5月19日の日本の昔話
イラスト たつよ
けものの皮は叩かれる
一休さんのとんち話
むかしむかし、一休さん(いっきゅうさん)と言う、とんちで評判の小僧さんがいました。
お寺の檀家(だんか)に、碁(ご)が大好きなご隠居(いんきょ)がいるのですが、
近頃そのご隠居が毎晩お寺にやって来て、和尚(おしょう)さんと夜遅くまで碁をうっていました。
朝の早い小僧たちは、ねむくてかないません。
「何とかして、ご隠居が来ない様にしないと」
一休さんは色々と考えましたが、下手ないたずらをすると和尚さんにしかられるので、なかなかよい方法が浮かびません。

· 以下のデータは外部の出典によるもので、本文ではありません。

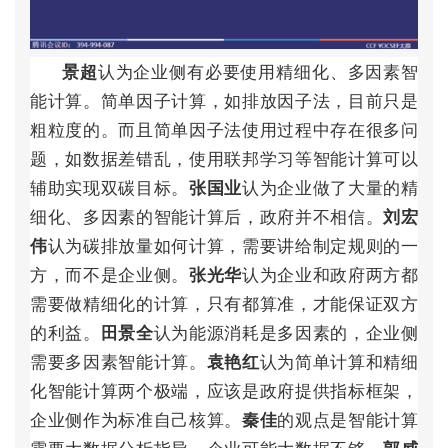
认
为
企
业
侧
有
必
要
使
用
精
细
化
、
多
因
素
智
景
超
能
计
算
。
简
单
因
子
计
算
，
如
排
放
因
子
法
，
目
前
只
是
粗
粒
度
的
。
而
且
简
单
因
子
法
使
用
过
程
中
存
在
很
多
问
题
，
如
数
据
差
错
乱
，
使
用
联
邦
学
习
等
智
能
计
算
可
以
辅
助
实
现
双
碳
目
标
。
认
为
企
业
做
了
大
量
的
精
张
国
业
细
化
、
多
因
素
的
智
能
计
算
后
，
政
府
并
不
相
信
。
刘
宏
认
为
碳
排
放
量
如
何
计
算
，
需
要
讲
给
制
定
规
则
的
一
伟
方
，
而
不
是
企
业
侧
。
认
为
企
业
和
政
府
两
方
都
张
光
华
需
要
做
精
细
化
的
计
算
，
只
有
都
算
准
，
才
能
保
证
双
方
的
利
益
。
认
为
能
源
消
耗
是
多
因
素
的
，
企
业
侧
田
景
全
需
要
多
因
素
智
能
计
算
。
认
为
简
单
计
算
和
精
细
袁
艳
红
化
智
能
计
算
两
个
极
端
，
应
该
是
政
府
提
供
指
标
框
架
，
企
业
侧
作
为
标
准
自
己
核
算
。
的
观
点
是
智
能
计
算
秦
佳
需
要
大
数
据
分
析
指
导
，
企
业
可
能
大
数
据
不
够
。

さて、この頃はとても寒いせいか、ご隠居は、けものの皮で出来たそでなしをはおっています。
それを見た一休さんに、ある名案が浮かびました。
(そうだ、いい事がある)
次の日、一休さんはお寺の門に、こんな張り紙をしました。
《けものの皮は、入るべからず》
ご隠居は、この張り紙を見て、
「なに?
けものの皮は、入るべからずだと。
けものの皮とは、わしの事か。
・・・ははーん、これは一休のやつが、碁のじゃまをするつもりで書いたのだな。
・・・さて、どうするか?」
しばらく考えたご隠居は、すぐに平気な顔で門をくぐりました。
すると一休さんが、
「ご隠居さま。
門の張り紙が、よめないのですか?
動物を殺してつくるけものの皮は、お断りします。
どうか、お帰りください」
と、通せんぼをしました。
すると、ご隠居が言いました。
「確かに、この服は動物を殺したけものの皮でつくった物だ。
しかし、このお寺には、けものの皮をはった、たいこが置いてあるではないか。
たいこが良いのなら、わしもよいであろう。
どうだ」
ご隠居は一休さんをやり込めたつもりでしたが、一休さんの方が一枚上手です。
「その通り。
しかしお寺のたいこは、罪(つみ)つぐないに、毎日ばちでドンドン叩かれています。
ですからご隠居さまも、同じ様に叩かねばなりません。
それっ!」
一休さんは、ご隠居にたいこのバチを振り上げました。
「わっ、わかった! わしの負けじゃ!」
ご隠居は頭を抱えると、あわてて家へと逃げ帰りました。